### Required work
Copy out the listing below word for word, leaving out the pictures.

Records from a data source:
------------------------------------
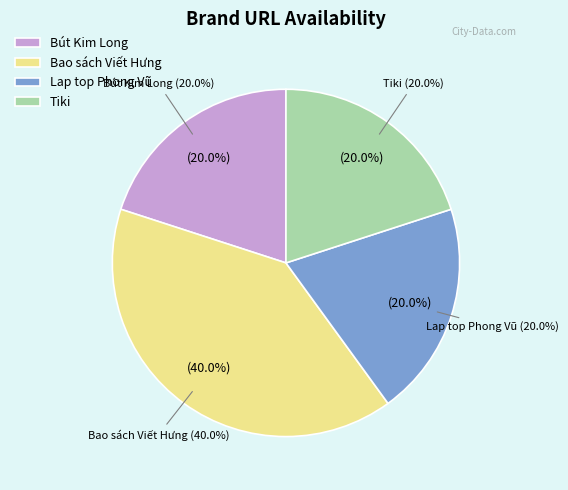

How many segments does this pie chart have?

4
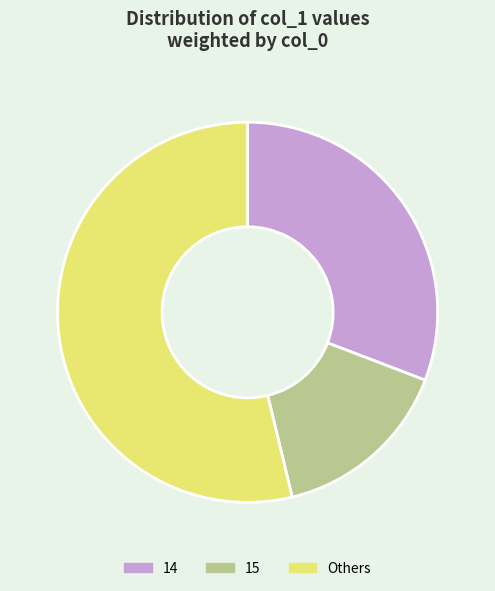

Is there any slice that represents more than half of the pie?

Yes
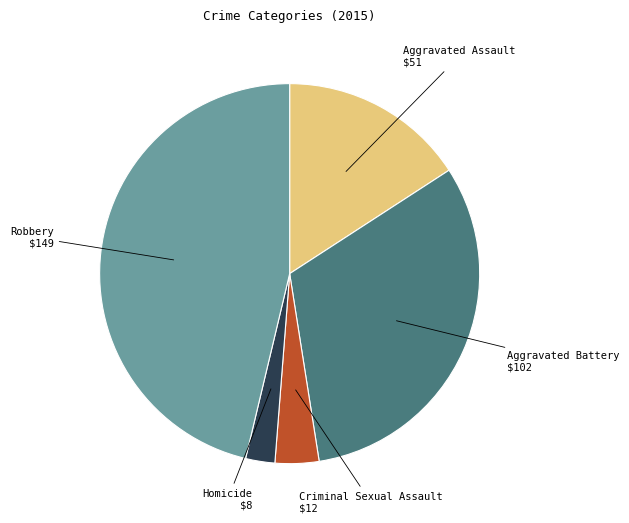

Does any single category account for the majority?

No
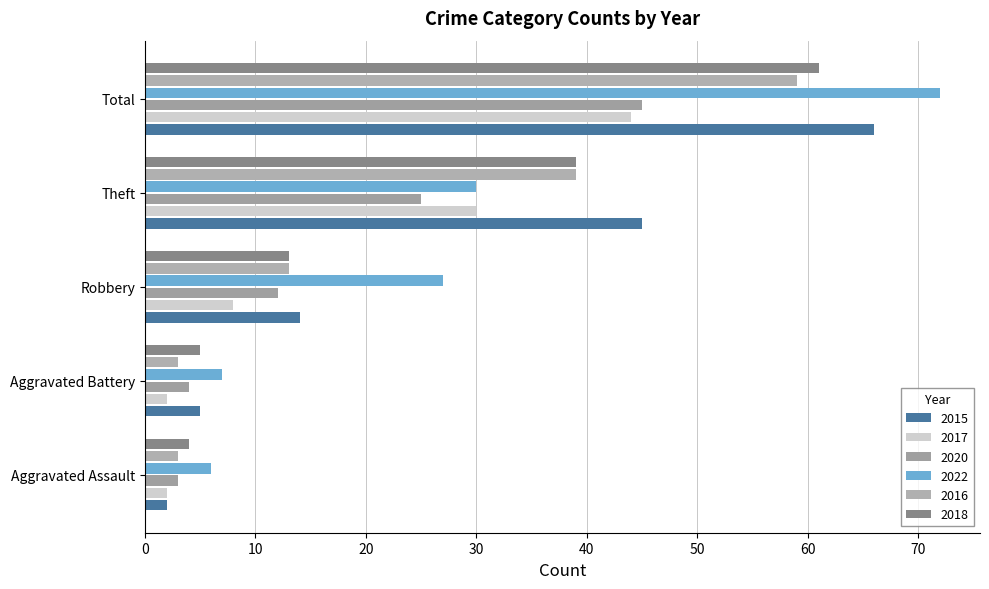

How many distinct data groups are displayed?

6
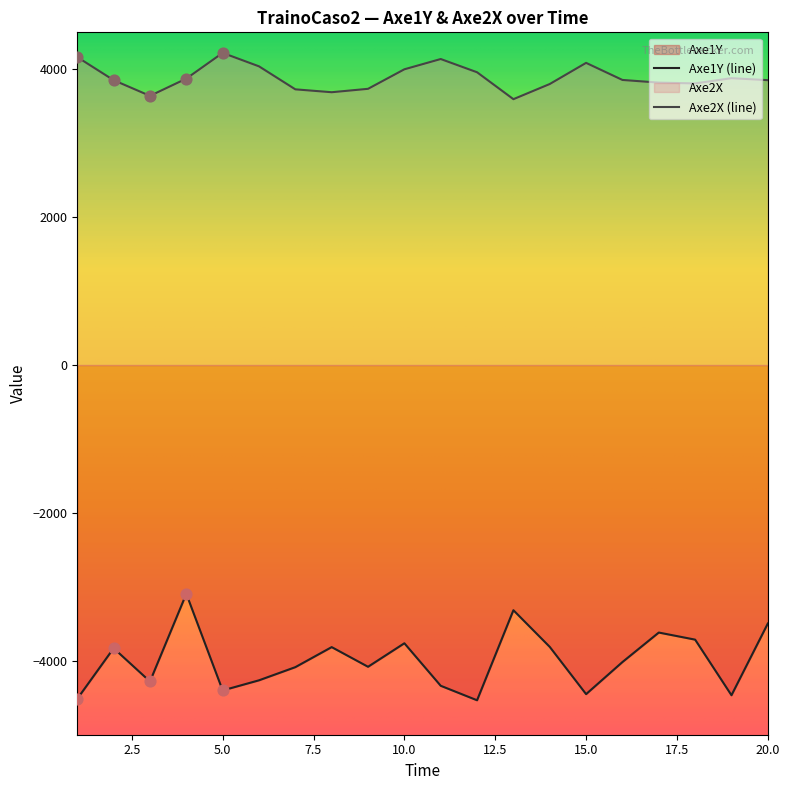

Is the value of Axe1Y at 15 greater than the value of Axe2X at 11?

No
------------------------------------
### Task solution
How many segments does this pie chart have?

4

Is there any slice that represents more than half of the pie?

Yes

Does any single category account for the majority?

No

How many distinct data groups are displayed?

6

Is the value of Axe1Y at 15 greater than the value of Axe2X at 11?

No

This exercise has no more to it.